These Buyback Champs Play Offense and Defense
This is shaping up to be one of the most tumultuous earnings seasons in quite some time.
#-ad_banner-#Stocks as diverse as Whole Foods (Nasdaq: WFM), AOL (NYSE: AOL) and Intuitive Surgical (Nasdaq: ISRG) are being hammered in the face of tepid quarterly results. The Nasdaq has been especially wobbly in recent weeks, posting sharp drops every few trading sessions.
It’s times like these that companies must prove their mettle, providing investors with solid reasons to hang on to their shares and avoid the temptation to lock in profits in what has been an extended bull market. And one of the best ways to show support for a flagging stock is through share buybacks.

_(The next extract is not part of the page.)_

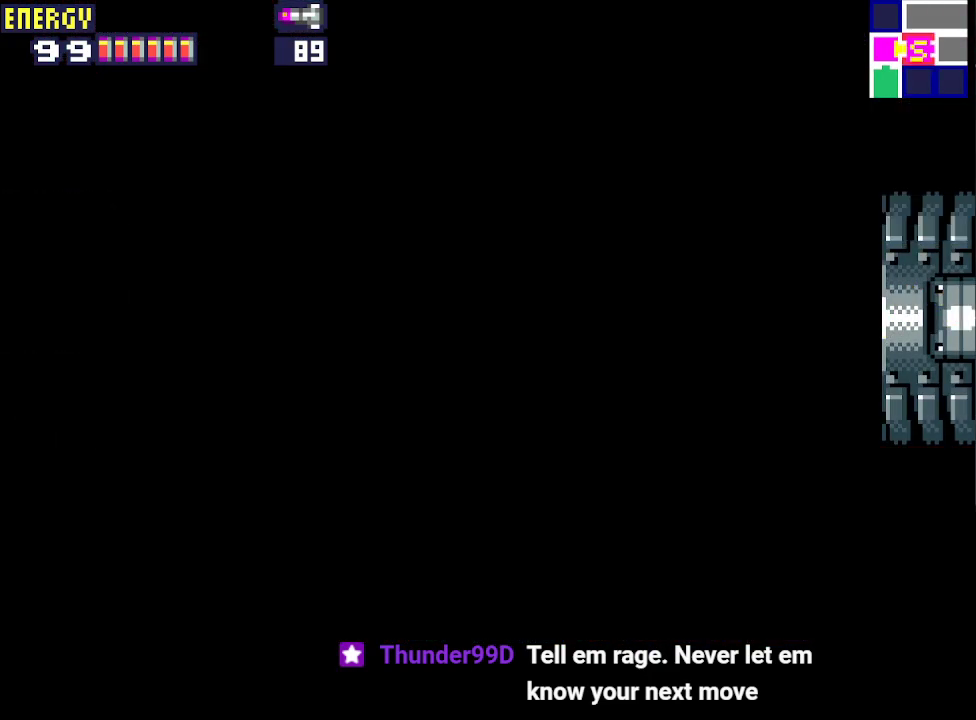
{"buttons": ["L1", "DPAD_RIGHT"], "events": []}
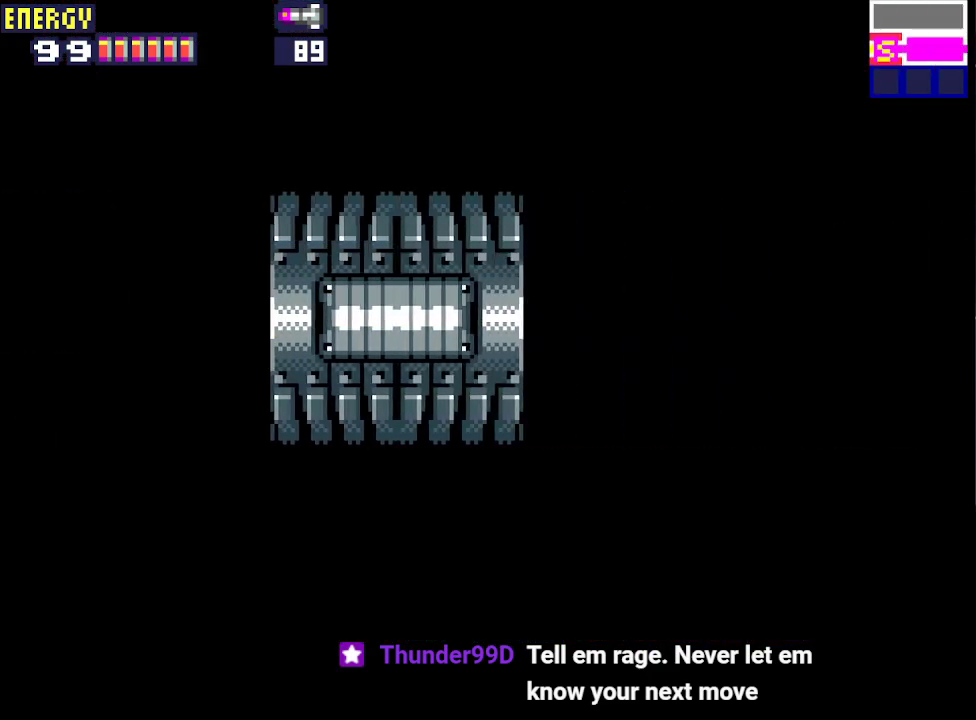
{"buttons": ["L1", "DPAD_RIGHT"], "events": []}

Many believe that buybacks pave the path to higher upside. Indeed, a portfolio of companies buying back shares, as reflected by the PowerShares Buyback Achievers ETF (NYSE: PKW), which has handily outperformed the S&P 500 in this bull market.
Yet you should also consider buyback stocks for their defensive characteristics. Buyback plans provide demand for shares at times when buyers are scarce. And if buyback programs are large enough, they can help boost earnings per share (EPS) by a solid margin, even when income growth is anemic.
In this current earnings season, investors have been treated to a dozen stocks that are now in the midst of buyback programs that could shrink the share count more than 10%.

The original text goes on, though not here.